Data entries:
━━━━━━

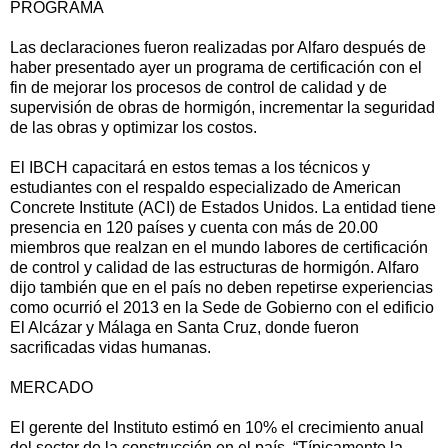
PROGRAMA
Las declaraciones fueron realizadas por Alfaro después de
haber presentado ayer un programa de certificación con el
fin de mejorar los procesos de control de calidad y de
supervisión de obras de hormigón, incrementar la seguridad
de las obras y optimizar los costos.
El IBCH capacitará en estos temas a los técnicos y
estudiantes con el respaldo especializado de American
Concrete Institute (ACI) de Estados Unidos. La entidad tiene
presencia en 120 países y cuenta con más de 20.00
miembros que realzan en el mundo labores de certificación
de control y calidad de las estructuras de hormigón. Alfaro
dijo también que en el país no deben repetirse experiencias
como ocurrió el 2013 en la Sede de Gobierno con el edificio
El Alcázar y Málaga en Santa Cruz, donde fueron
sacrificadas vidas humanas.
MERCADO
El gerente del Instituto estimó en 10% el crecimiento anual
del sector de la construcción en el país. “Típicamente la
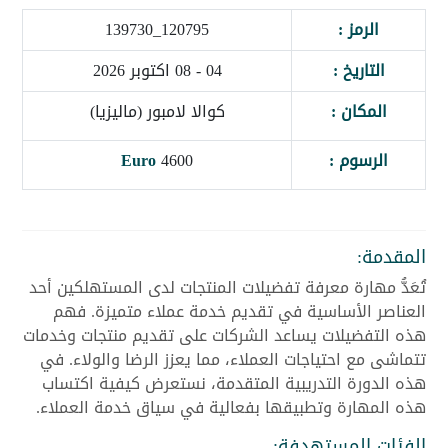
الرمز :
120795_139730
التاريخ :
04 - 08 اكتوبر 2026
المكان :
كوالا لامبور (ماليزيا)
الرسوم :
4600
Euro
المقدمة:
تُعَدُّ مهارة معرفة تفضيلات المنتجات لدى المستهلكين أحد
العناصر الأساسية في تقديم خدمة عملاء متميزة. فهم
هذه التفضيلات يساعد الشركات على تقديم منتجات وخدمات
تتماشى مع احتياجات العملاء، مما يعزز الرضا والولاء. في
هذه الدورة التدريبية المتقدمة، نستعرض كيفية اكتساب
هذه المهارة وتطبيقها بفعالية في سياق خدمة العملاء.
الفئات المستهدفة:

━━━━━━

About this task: Output each line exactly as shown above; no pictures go in the copy.

Exercise solution:
PROGRAMA
Las declaraciones fueron realizadas por Alfaro después de
haber presentado ayer un programa de certificación con el
fin de mejorar los procesos de control de calidad y de
supervisión de obras de hormigón, incrementar la seguridad
de las obras y optimizar los costos.
El IBCH capacitará en estos temas a los técnicos y
estudiantes con el respaldo especializado de American
Concrete Institute (ACI) de Estados Unidos. La entidad tiene
presencia en 120 países y cuenta con más de 20.00
miembros que realzan en el mundo labores de certificación
de control y calidad de las estructuras de hormigón. Alfaro
dijo también que en el país no deben repetirse experiencias
como ocurrió el 2013 en la Sede de Gobierno con el edificio
El Alcázar y Málaga en Santa Cruz, donde fueron
sacrificadas vidas humanas.
MERCADO
El gerente del Instituto estimó en 10% el crecimiento anual
del sector de la construcción en el país. “Típicamente la
الرمز :
120795_139730
التاريخ :
04 - 08 اكتوبر 2026
المكان :
كوالا لامبور (ماليزيا)
الرسوم :
4600
Euro
المقدمة:
تُعَدُّ مهارة معرفة تفضيلات المنتجات لدى المستهلكين أحد
العناصر الأساسية في تقديم خدمة عملاء متميزة. فهم
هذه التفضيلات يساعد الشركات على تقديم منتجات وخدمات
تتماشى مع احتياجات العملاء، مما يعزز الرضا والولاء. في
هذه الدورة التدريبية المتقدمة، نستعرض كيفية اكتساب
هذه المهارة وتطبيقها بفعالية في سياق خدمة العملاء.
الفئات المستهدفة:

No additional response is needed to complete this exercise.